Instructions for the task:
Select and copy every line of the records that contains the string "closest", treating uppercase and lowercase letters as different.

Input material:

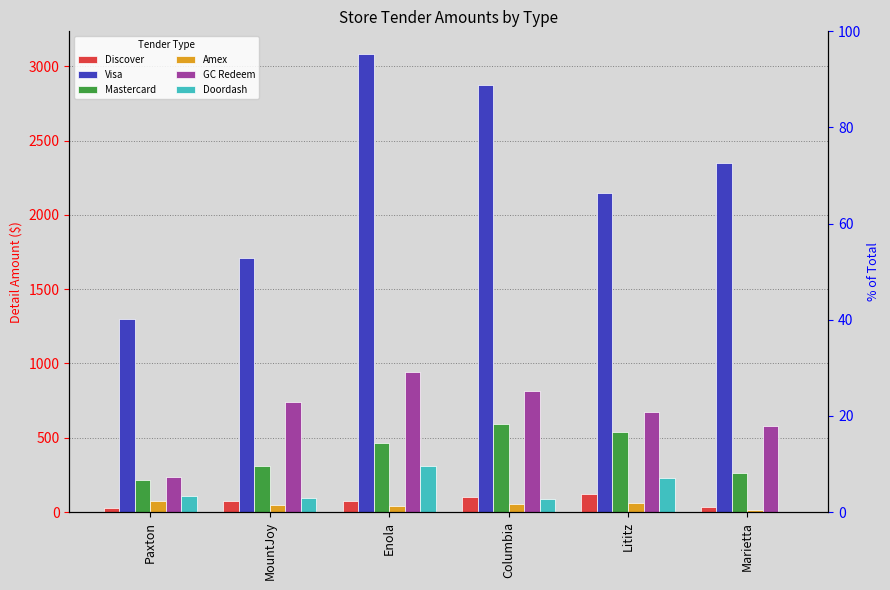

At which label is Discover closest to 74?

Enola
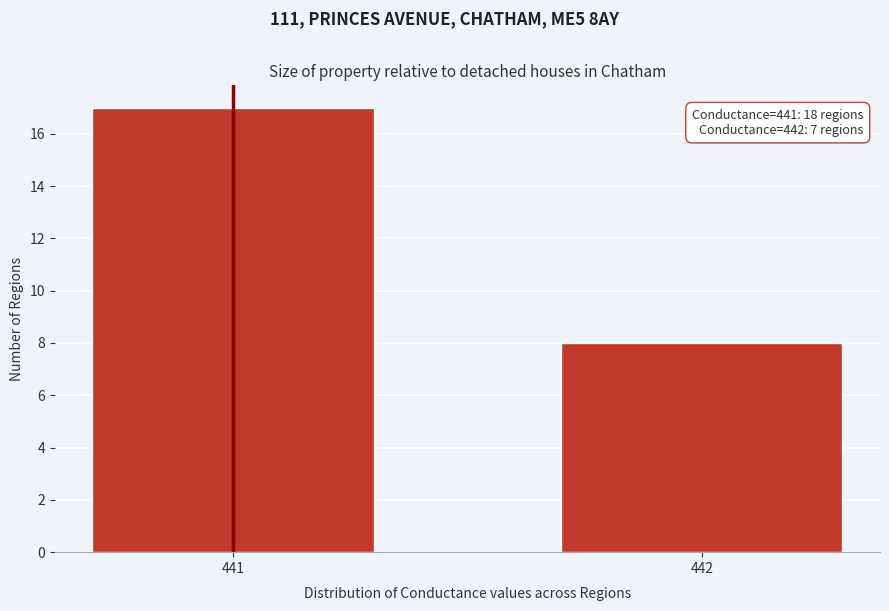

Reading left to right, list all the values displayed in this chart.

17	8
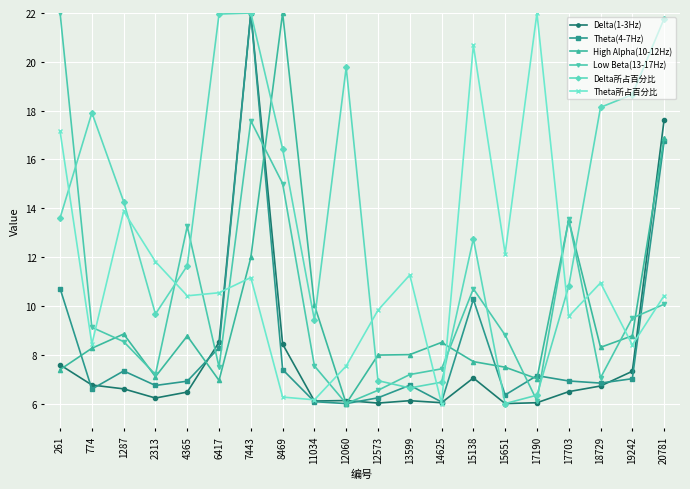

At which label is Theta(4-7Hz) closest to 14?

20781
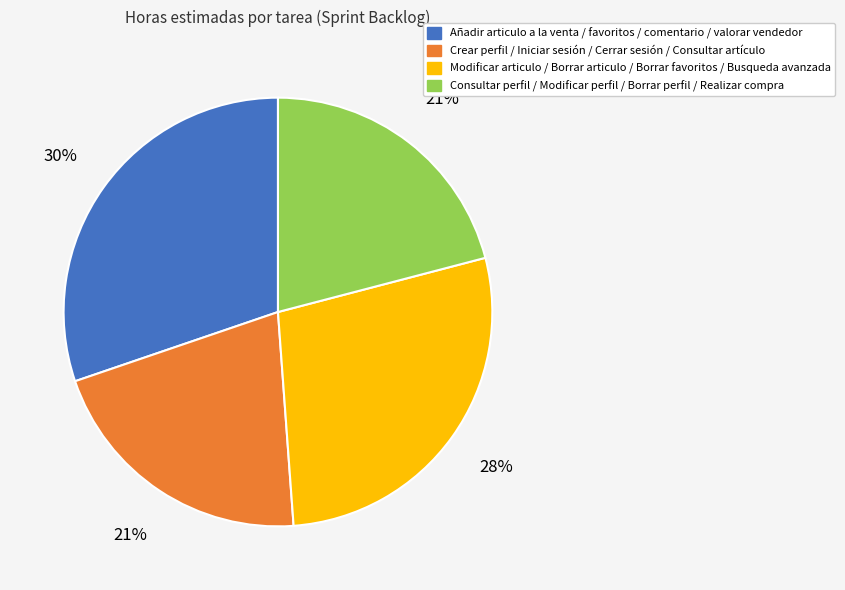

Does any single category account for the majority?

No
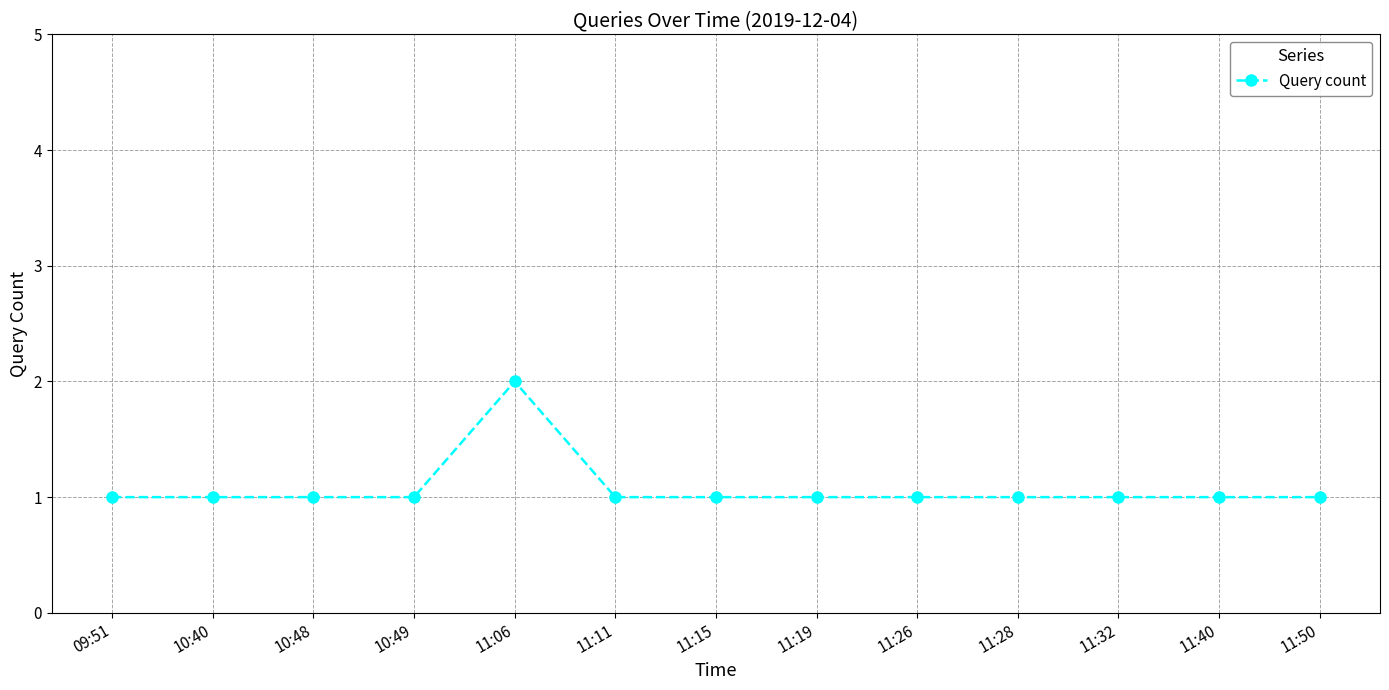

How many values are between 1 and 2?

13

Answer section:
At which label is Discover closest to 74?
At which label is Theta(4-7Hz) closest to 14?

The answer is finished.